** Start of PROVIDED PASSAGE **

# Score 79.904%

Huge thank you to [Minsuk Heo](https://github.com/minsuk-heo) ([his work](https://github.com/minsuk-heo/kaggle-titanic/blob/master/titanic-solution.ipynb)) and [Yassine Ghouzam](https://www.kaggle.com/yassineghouzam) ([his work](https://www.kaggle.com/yassineghouzam/titanic-top-4-with-ensemble-modeling))!

A lot of this work was inspired by them

### Imports

In [1]:
import pandas as pd
import numpy as np

### Data

In [2]:
train = pd.read_csv('/Users/pbezuhov/git/Kaggle/data/titanic/train.csv')
test  = pd.read_csv('/Users/pbezuhov/git/Kaggle/data/titanic/test.csv')

### Remove outliers

### Concat train and test data for easier manipulation

In [None]:
full  = pd.concat([train, test], axis=0).reset_index(drop=True)

train_N = len(train)
del train, test

full = full.fillna(np.nan)

### Creating a Title Column

In [3]:
# Pulling the title information out of people's name (like mr, mrs, dr, etc)
full['Title'] = full['Name'].str.extract(' ([A-Za-z]+)\.', expand=False)

title_mapping = {"Mr": 0, "Miss": 1, "Mrs": 1, "Mlle": 1, "Mme": 1, "Ms": 3,
                 "Master": 2, "Dr": 3, "Rev": 3, "Col": 3, "Major": 3 ,"Countess": 3,
                 "Lady": 3, "Jonkheer": 3, "Don": 3, "Dona" : 3,"Capt": 3,"Sir": 3 }

full['Title'] = full['Title'].map(title_mapping)
    
# delete unnecessary feature from dataset
full.drop('Name', axis=1, inplace=True)

### Fill NaN values

In [4]:
#### Age
index_NaN_age = list(full["Age"][full["Age"].isnull()].index)
for i in index_NaN_age :
    age_med = full["Age"].median()
    age_pred = full["Age"][
                            ((full['SibSp'] == full.iloc[i]["SibSp"]) &
                             (full['Parch'] == full.iloc[i]["Parch"]) &
                             (full['Pclass'] == full.iloc[i]["Pclass"]))
                          ].median()
    if not np.isnan(age_pred) :
        full['Age'].iloc[i] = age_pred
    else :
        full['Age'].iloc[i] = age_med

#### Embarked
# The most embarked station is S, so it's safe to fill in nan values with S
full['Embarked'] = full['Embarked'].fillna('S')

#### Fare
# fill missing Fare with median fare for each Pclass
full["Fare"].fillna(full.groupby("Pclass")["Fare"].transform("median"), inplace=True)

#### Cabin
full['Cabin'] = full['Cabin'].str[:1]
full["Cabin"].fillna("None", inplace=True)

** End of PROVIDED PASSAGE **

[WRITTEN INSTRUCTION A]:
Answer these questions about the Titanic notebook:
(i) What value replaces missing Embarked entries?
(ii) Which title is mapped to 2 in the title mapping?
(iii) Missing Fare values are filled with the median fare for each value of which column?
The Titanic notebook and the listing that follows it are unrelated to each other.

** Start of SOURCE DATA **

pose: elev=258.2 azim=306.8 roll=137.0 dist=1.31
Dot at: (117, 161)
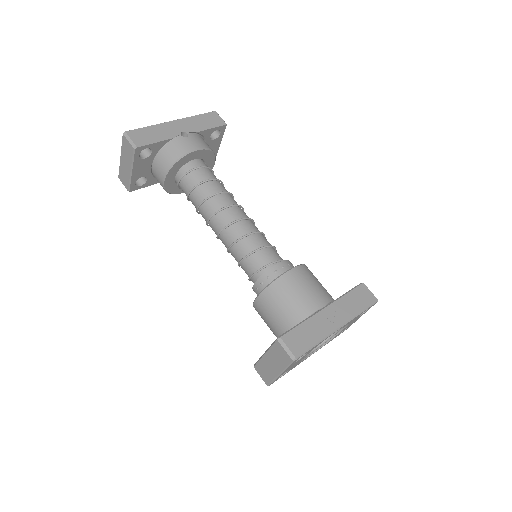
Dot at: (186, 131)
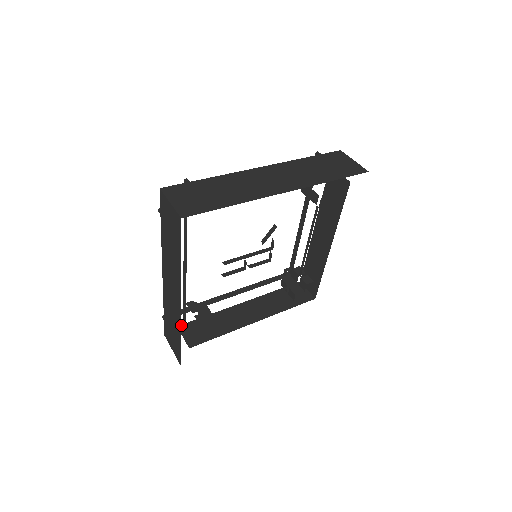
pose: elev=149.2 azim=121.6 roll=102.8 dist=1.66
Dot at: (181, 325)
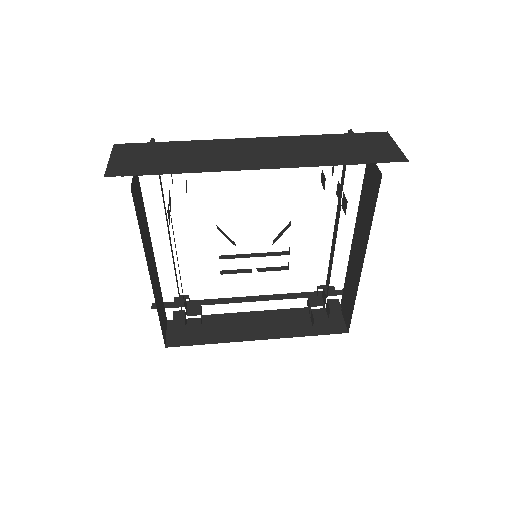
Dot at: (172, 320)
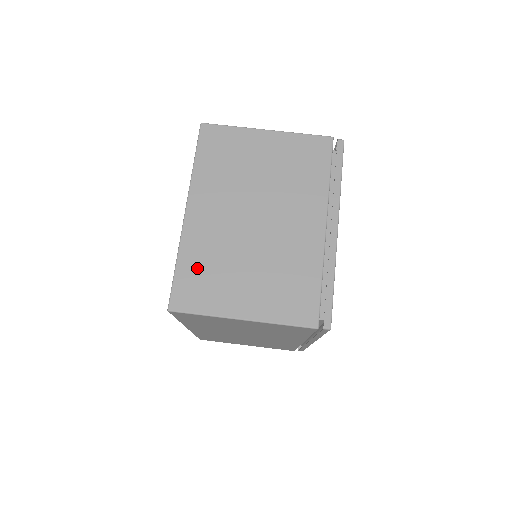
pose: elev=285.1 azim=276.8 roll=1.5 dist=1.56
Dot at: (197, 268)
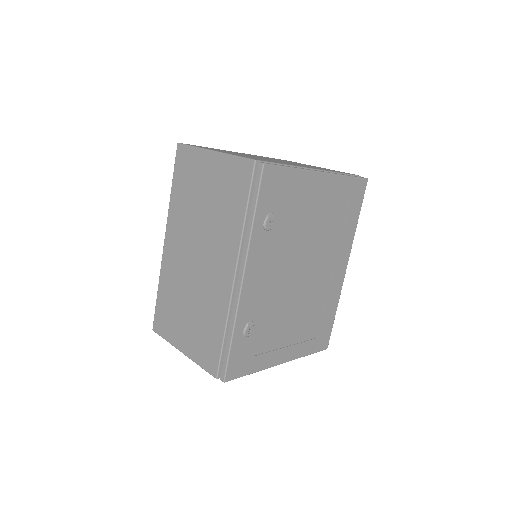
Dot at: occluded
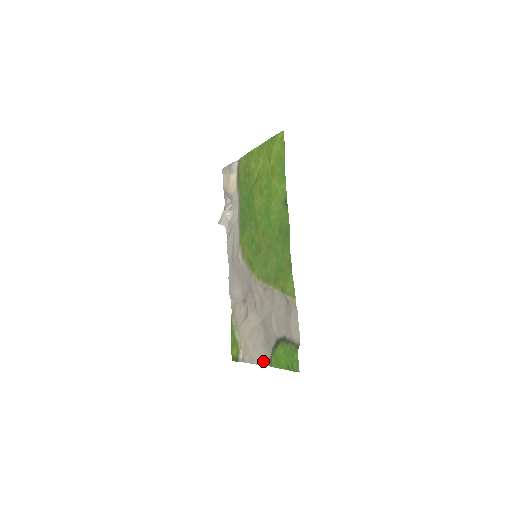
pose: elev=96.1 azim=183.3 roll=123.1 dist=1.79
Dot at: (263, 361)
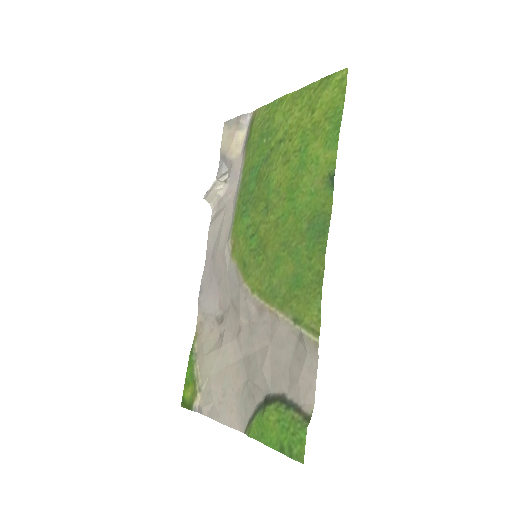
Dot at: (235, 422)
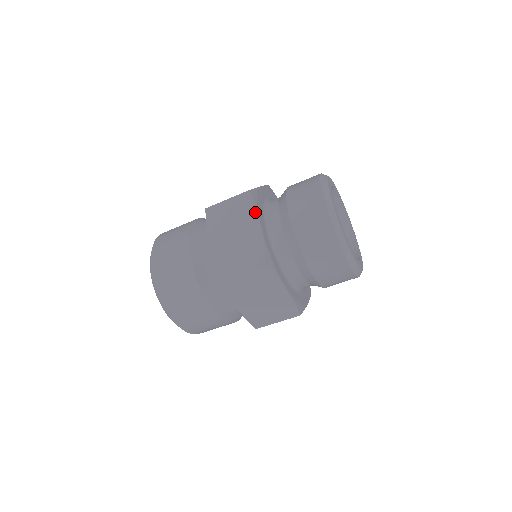
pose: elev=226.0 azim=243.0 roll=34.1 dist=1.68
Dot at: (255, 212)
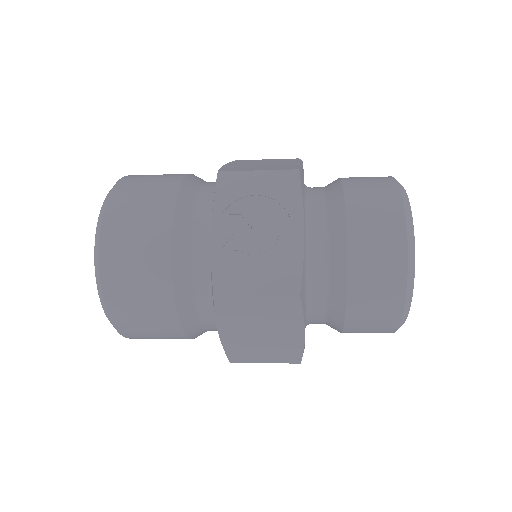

** End of SOURCE DATA **

[WRITTEN INSTRUCTION B]: Extract the lines of the listing, starting at its first line and ending at the line containing "Dot at: (235, 422)", both included, and omit the pictures.

[FULL OUTPUT A]:
(i) 'S'
(ii) Master
(iii) Pclass

[FULL OUTPUT B]:
pose: elev=258.2 azim=306.8 roll=137.0 dist=1.31
Dot at: (117, 161)
Dot at: (186, 131)
pose: elev=149.2 azim=121.6 roll=102.8 dist=1.66
Dot at: (181, 325)
Dot at: (172, 320)
pose: elev=285.1 azim=276.8 roll=1.5 dist=1.56
Dot at: (197, 268)
Dot at: occluded
pose: elev=96.1 azim=183.3 roll=123.1 dist=1.79
Dot at: (263, 361)
Dot at: (235, 422)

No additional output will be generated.